Этот культ был реакцией индейцев на экспансию белых завоевателей. Его сторонники верили во всемирный потоп, который поглотит предателей, продавшихся белым, призывали к борьбе за возвращение индейцам их исконных земель и предрекали, что погибшие герои скоро восстанут из мертвых, принесут индейцам много оружия и поведут их в бой с белыми захватчиками.
С годами это учение претерпело различные изменения, однако выдержало испытание временем и просуществовало почти до половины XX столетия, оказав огромное влияние на культуру многих индейских племен.
Долина Аита
Рано утром в понедельник мы выехали из Вакунаи. Наш трактор тащил за собой огромный прицеп, который выглядел очень внушительно. На его платформе было сложено все наше снаряжение и припасы, а наверху восседали мы сами: Дэвид Бретертон, Соуи, полицейский Покикуина и я. Четырнадцать остальных участников экспедиции из числа местных жителей вышли из города пешком примерно на час раньше. В воздухе висела густая туманная мгла, и вскоре начал моросить дождь.

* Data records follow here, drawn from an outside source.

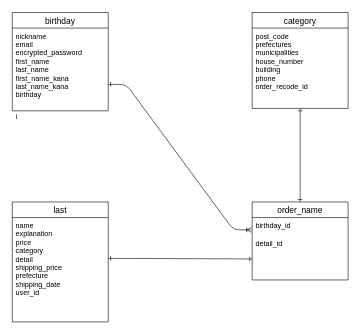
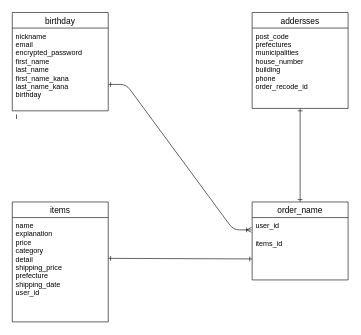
  <mxCell id="0" />
  <mxCell id="1" parent="0" />
  <mxCell id="2" value="birthday" style="swimlane;fontStyle=0;childLayout=stackLayout;horizontal=1;startSize=26;horizontalStack=0;resizeParent=1;resizeParentMax=0;resizeLast=0;collapsible=1;marginBottom=0;align=center;fontSize=14;" vertex="1" parent="1"><mxGeometry x="20" y="20" width="160" height="164" as="geometry" /></mxCell>
  <mxCell id="3" value="nickname &#10;email&#10;encrypted_password&#10;first_name&#10;last_name&#10;first_name_kana&#10;last_name_kana&#10;birthday" style="text;strokeColor=none;fillColor=none;spacingLeft=4;spacingRight=4;overflow=hidden;rotatable=0;points=[[0,0.5],[1,0.5]];portConstraint=eastwest;fontSize=12;" vertex="1" parent="2"><mxGeometry y="26" width="160" height="134" as="geometry" /></mxCell>
  <mxCell id="4" value="i" style="text;strokeColor=none;fillColor=none;spacingLeft=4;spacingRight=4;overflow=hidden;rotatable=0;points=[[0,0.5],[1,0.5]];portConstraint=eastwest;fontSize=12;" vertex="1" parent="2"><mxGeometry y="160" width="160" height="4" as="geometry" /></mxCell>
- <mxCell id="5" value="last" style="swimlane;fontStyle=0;childLayout=stackLayout;horizontal=1;startSize=26;horizontalStack=0;resizeParent=1;resizeParentMax=0;resizeLast=0;collapsible=1;marginBottom=0;align=center;fontSize=14;" vertex="1" parent="1"><mxGeometry x="20" y="336" width="160" height="200" as="geometry" /></mxCell>
+ <mxCell id="5" value="items" style="swimlane;fontStyle=0;childLayout=stackLayout;horizontal=1;startSize=26;horizontalStack=0;resizeParent=1;resizeParentMax=0;resizeLast=0;collapsible=1;marginBottom=0;align=center;fontSize=14;" vertex="1" parent="1"><mxGeometry x="20" y="336" width="160" height="200" as="geometry" /></mxCell>
  <mxCell id="6" value="name &#10;explanation &#10;price &#10;category&#10;detail &#10;shipping_price &#10;prefecture&#10;shipping_date&#10;user_id" style="text;strokeColor=none;fillColor=none;spacingLeft=4;spacingRight=4;overflow=hidden;rotatable=0;points=[[0,0.5],[1,0.5]];portConstraint=eastwest;fontSize=12;" vertex="1" parent="5"><mxGeometry y="26" width="160" height="174" as="geometry" /></mxCell>
- <mxCell id="7" value="category" style="swimlane;fontStyle=0;childLayout=stackLayout;horizontal=1;startSize=26;horizontalStack=0;resizeParent=1;resizeParentMax=0;resizeLast=0;collapsible=1;marginBottom=0;align=center;fontSize=14;" vertex="1" parent="1"><mxGeometry x="420" y="20" width="160" height="160" as="geometry" /></mxCell>
+ <mxCell id="7" value="addersses" style="swimlane;fontStyle=0;childLayout=stackLayout;horizontal=1;startSize=26;horizontalStack=0;resizeParent=1;resizeParentMax=0;resizeLast=0;collapsible=1;marginBottom=0;align=center;fontSize=14;" vertex="1" parent="1"><mxGeometry x="420" y="20" width="160" height="160" as="geometry" /></mxCell>
  <mxCell id="8" value="post_code &#10;prefectures&#10;municipalities &#10;house_number &#10;building &#10;phone&#10;order_recode_id" style="text;strokeColor=none;fillColor=none;spacingLeft=4;spacingRight=4;overflow=hidden;rotatable=0;points=[[0,0.5],[1,0.5]];portConstraint=eastwest;fontSize=12;" vertex="1" parent="7"><mxGeometry y="26" width="160" height="134" as="geometry" /></mxCell>
  <mxCell id="9" value="order_name" style="swimlane;fontStyle=0;childLayout=stackLayout;horizontal=1;startSize=26;horizontalStack=0;resizeParent=1;resizeParentMax=0;resizeLast=0;collapsible=1;marginBottom=0;align=center;fontSize=14;" vertex="1" parent="1"><mxGeometry x="420" y="336" width="160" height="130" as="geometry" /></mxCell>
- <mxCell id="10" value="birthday_id" style="text;strokeColor=none;fillColor=none;spacingLeft=4;spacingRight=4;overflow=hidden;rotatable=0;points=[[0,0.5],[1,0.5]];portConstraint=eastwest;fontSize=12;" vertex="1" parent="9"><mxGeometry y="26" width="160" height="30" as="geometry" /></mxCell>
- <mxCell id="11" value="detail_id&#10;" style="text;strokeColor=none;fillColor=none;spacingLeft=4;spacingRight=4;overflow=hidden;rotatable=0;points=[[0,0.5],[1,0.5]];portConstraint=eastwest;fontSize=12;" vertex="1" parent="9"><mxGeometry y="56" width="160" height="74" as="geometry" /></mxCell>
+ <mxCell id="10" value="user_id" style="text;strokeColor=none;fillColor=none;spacingLeft=4;spacingRight=4;overflow=hidden;rotatable=0;points=[[0,0.5],[1,0.5]];portConstraint=eastwest;fontSize=12;" vertex="1" parent="9"><mxGeometry y="26" width="160" height="30" as="geometry" /></mxCell>
+ <mxCell id="11" value="items_id&#10;" style="text;strokeColor=none;fillColor=none;spacingLeft=4;spacingRight=4;overflow=hidden;rotatable=0;points=[[0,0.5],[1,0.5]];portConstraint=eastwest;fontSize=12;" vertex="1" parent="9"><mxGeometry y="56" width="160" height="74" as="geometry" /></mxCell>
  <mxCell id="12" value="" style="edgeStyle=entityRelationEdgeStyle;fontSize=12;html=1;endArrow=ERoneToMany;startArrow=ERone;startFill=0;entryX=-0.008;entryY=0.683;entryDx=0;entryDy=0;entryPerimeter=0;" edge="1" parent="1" target="10"><mxGeometry width="100" height="100" relative="1" as="geometry"><mxPoint x="180" y="140" as="sourcePoint" /><mxPoint x="370" y="340" as="targetPoint" /></mxGeometry></mxCell>
  <mxCell id="13" value="" style="endArrow=ERone;html=1;rounded=0;entryX=0.5;entryY=0;entryDx=0;entryDy=0;startArrow=ERone;startFill=0;endFill=0;" edge="1" parent="1" target="9"><mxGeometry relative="1" as="geometry"><mxPoint x="500" y="180" as="sourcePoint" /><mxPoint x="680" y="191" as="targetPoint" /></mxGeometry></mxCell>
  <mxCell id="14" value="" style="endArrow=ERone;html=1;rounded=0;entryX=0;entryY=0.5;entryDx=0;entryDy=0;startArrow=ERone;startFill=0;endFill=0;" edge="1" parent="1"><mxGeometry relative="1" as="geometry"><mxPoint x="180" y="430" as="sourcePoint" /><mxPoint x="420" y="431" as="targetPoint" /></mxGeometry></mxCell>
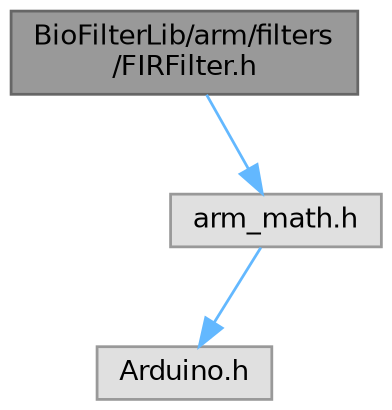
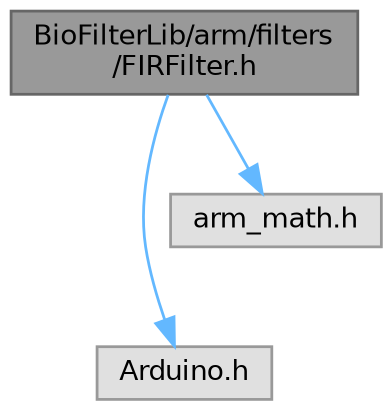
  digraph {
    node [color=grey60 fillcolor="#E0E0E0" fontname=Helvetica fontsize=10 shape=box style=filled]
    edge [color=steelblue1 fontname=Helvetica fontsize=10 labelfontname=Helvetica labelfontsize=10 style=solid]
    n1 [color=gray40 fillcolor=grey60 fontcolor=black height=0.2 label="BioFilterLib/arm/filters\l/FIRFilter.h" width=0.4]
    n2 [height=0.2 label="Arduino.h" width=0.4]
    n3 [height=0.2 label="arm_math.h" width=0.4]
-   n3 -> n2
+   n1 -> n2
    n1 -> n3
  }
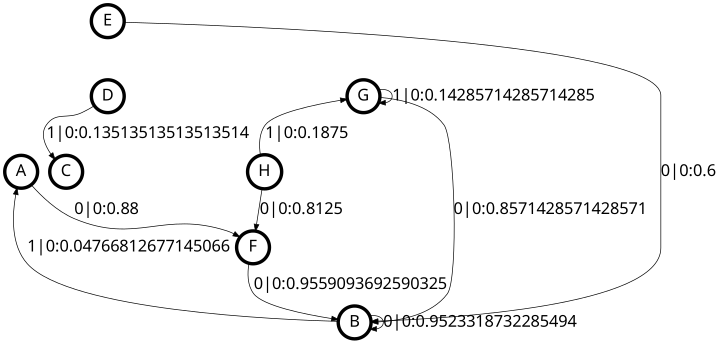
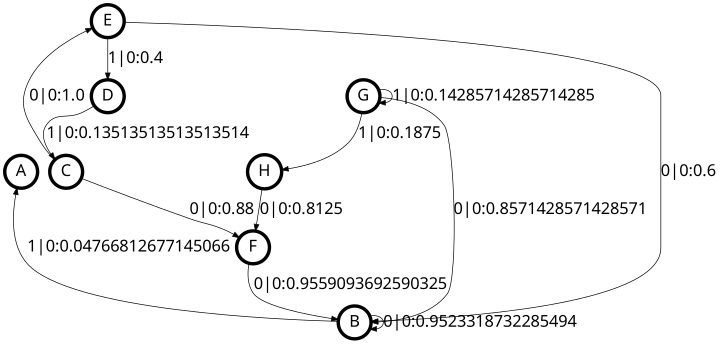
  digraph {
    fontname="CMU Serif Roman"
    node [fontname="CMU Serif Roman" fontsize=24 penwidth=5 shape=circle]
    edge [fontname="CMU Serif Roman" fontsize=24]
    A
    F
    B
    H
    G
    D
    C
    E
-   A -> F [label="0|0:0.88\l"]
+   C -> F [label="0|0:0.88\l"]
    F -> B [label="0|0:0.9559093692590325\l"]
    B -> A [label="1|0:0.04766812677145066\l"]
    B -> B [label="0|0:0.9523318732285494\l"]
    H -> F [label="0|0:0.8125\l"]
-   H -> G [label="1|0:0.1875\l"]
+   G -> H [label="1|0:0.1875\l"]
    G -> B [label="0|0:0.8571428571428571\l"]
    G -> G [label="1|0:0.14285714285714285\l"]
    D -> C [label="1|0:0.13513513513513514\l"]
+   C -> E [label="0|0:1.0\l"]
    E -> B [label="0|0:0.6\l"]
+   E -> D [label="1|0:0.4\l"]
  }
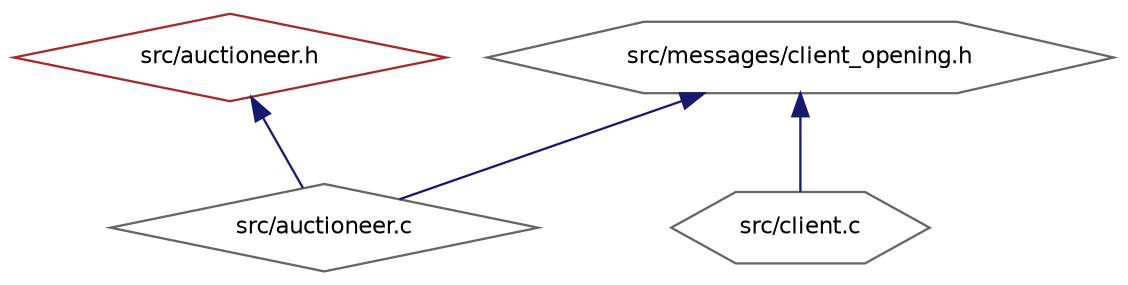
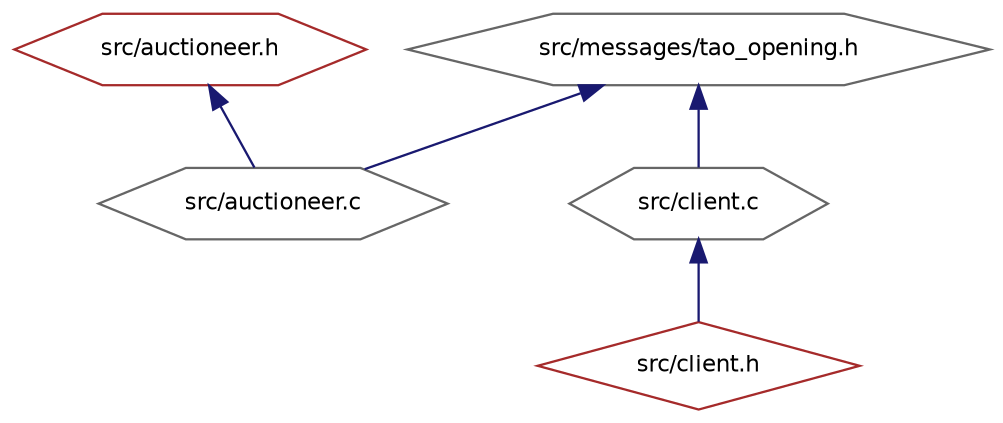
  digraph {
    node [color=gray40 fillcolor=white fontname=Helvetica fontsize=10 shape=hexagon style=filled]
    edge [color=midnightblue dir=back fontname=Helvetica fontsize=10 labelfontname=Helvetica labelfontsize=10 style=solid]
-   n1 [height=0.2 label="src/messages/client_opening.h" width=0.4]
-   n2 [height=0.2 label="src/auctioneer.c" shape=diamond width=0.4]
+   n1 [height=0.2 label="src/messages/tao_opening.h" width=0.4]
+   n2 [height=0.2 label="src/auctioneer.c" width=0.4]
    n3 [height=0.2 label="src/client.c" width=0.4]
-   n5 [color=brown height=0.2 label="src/auctioneer.h" shape=diamond width=0.4]
+   n4 [color=brown height=0.2 label="src/client.h" shape=diamond width=0.4]
+   n5 [color=brown height=0.2 label="src/auctioneer.h" width=0.4]
    n1 -> n2
    n1 -> n3
+   n3 -> n4
    n5 -> n2
  }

Дэвид Бретертон был молод, но не по годам рассудителен. К тому же за четыре года работы на Бугенвиле он приобрел определенный административный опыт. По весу Дэвид был несколько тяжелее, чем ему хотелось бы, зато отличался легким характером и обладал чувством юмора. Во всяком случае, он выражал надежду, что экспедиция поможет ему похудеть, поскольку дорога нам предстояла дальняя и тяжелая: берега реки Аита, протекающей к северу от Вакунаи, отнюдь не приспособлены для воскресных прогулок.
При нашем приближении во все стороны разлетались испуганные ревом трактора стаи белых какаду. А когда мы въехали в густые джунгли, окружающие поселок, к какаду присоединилось еще несколько пород попугаев, а также птицы-носороги.
Уже несколько ночей подряд лил дождь, он основательно размыл дорогу, и, хотя она вся поросла травой, в любой момент мы могли застрять. И мы действительно застряли. Пришлось слезать, сгружать с прицепа снаряжение, подкапывать землю, снова грузить вещи на прицеп и двигаться вперед. Было ужасно скользко, а дорога становилась все хуже и хуже и все круче поднималась вверх. Наконец мы окончательно выдохлись. Нам надоело поминутно спрыгивать на землю и карабкаться на прицеп, и мы решили дальше идти пешком, призвав на помощь нескольких носильщиков из ближайшей деревни. А трактор с водителем отправили обратно в поселок.
Около пяти часов вечера мы добрались, наконец, до деревни Новая Покойя, но отдохнуть там было негде, и нам не оставалось ничего иного, как идти дальше к реке Аита, на берегу которой находится Старая Покойя. До нее было не меньше двух часов ходьбы, а темнело здесь сразу же после пяти.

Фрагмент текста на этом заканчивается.